Further to the isolated benefit of kidney NMP, the added value needs to be put in context with other developments in the field such as normothermic regional perfusion. For example, DGF could be significantly reduced through NRP and not serve as a relevant target for NMP development108. Cryopreservation techniques may help to cold store organs for prolonged periods of time. In all current scenarios, however, the ability to assess and treat organs is only foreseeable for NMP or subnormothermic perfusion. Rather than seeing the competition in the emerging technologies, the search for their synergy is warranted. As a reference, hypothermic oxygenated machine preservation and NMP emerged simultaneously in liver transplantation. While in the early phase, the combative approach emerged, the more recent research focusses on the respective benefit and a meaningful combination of the technologies109. Working from the experience in other organ NMP, the development of NMP biomarkers with predictive value for the outcome after kidney transplantation will require the collection of a large set of data, ideally through registries and real-world experience. Hence the greatest benefit of kidney NMP may eventually be the accurate assessment of organs during preservation. For this to be possible, biomarkers which help to determine the quality of a kidney and predict the outcome after transplantation need to be established.

Further to the pathway towards clinical realization, the development of kidney NMP as a platform for kidney treatment is equally appealing and relevant. Future efforts include the extension of preservation times and the assessment of techniques for kidney recondition, repair and treatment. This entails a long list of options, including endothelial cell stabilization or replacement, bioenergetic reconditioning, immune cell extraction/replacement or modification, gene editing, MHC and blood group editing as well as cell therapy and regeneration (Fig. 4).

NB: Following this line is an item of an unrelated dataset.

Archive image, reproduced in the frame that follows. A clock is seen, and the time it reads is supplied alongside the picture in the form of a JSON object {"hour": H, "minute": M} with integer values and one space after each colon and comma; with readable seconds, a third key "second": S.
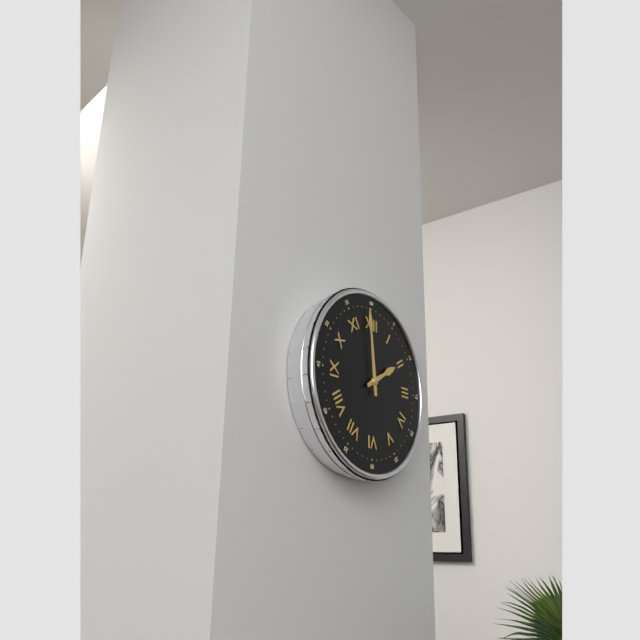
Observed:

Fig. 4: NMP may help to overcome some of the current limitations in kidney transplantation.
figure 4

Figure 4 provides a summary of potential benefits of NMP, the possible risks associated with it and the future potential for kidney transplantation if the technology can further develop into a prolonged perfusion clinical platform.

NMP is challenging for all organs. It is costly, requires space, dedicated personnel and with many different perfusion protocols, the best perfusion strategy for each organ is still unknown. To establish NMP in kidney transplantation significant resources including funding, equipment, personnel and further research are needed. Hence a careful alignment between the unmet needs and endpoints with the business case and the industry expectations is advisable.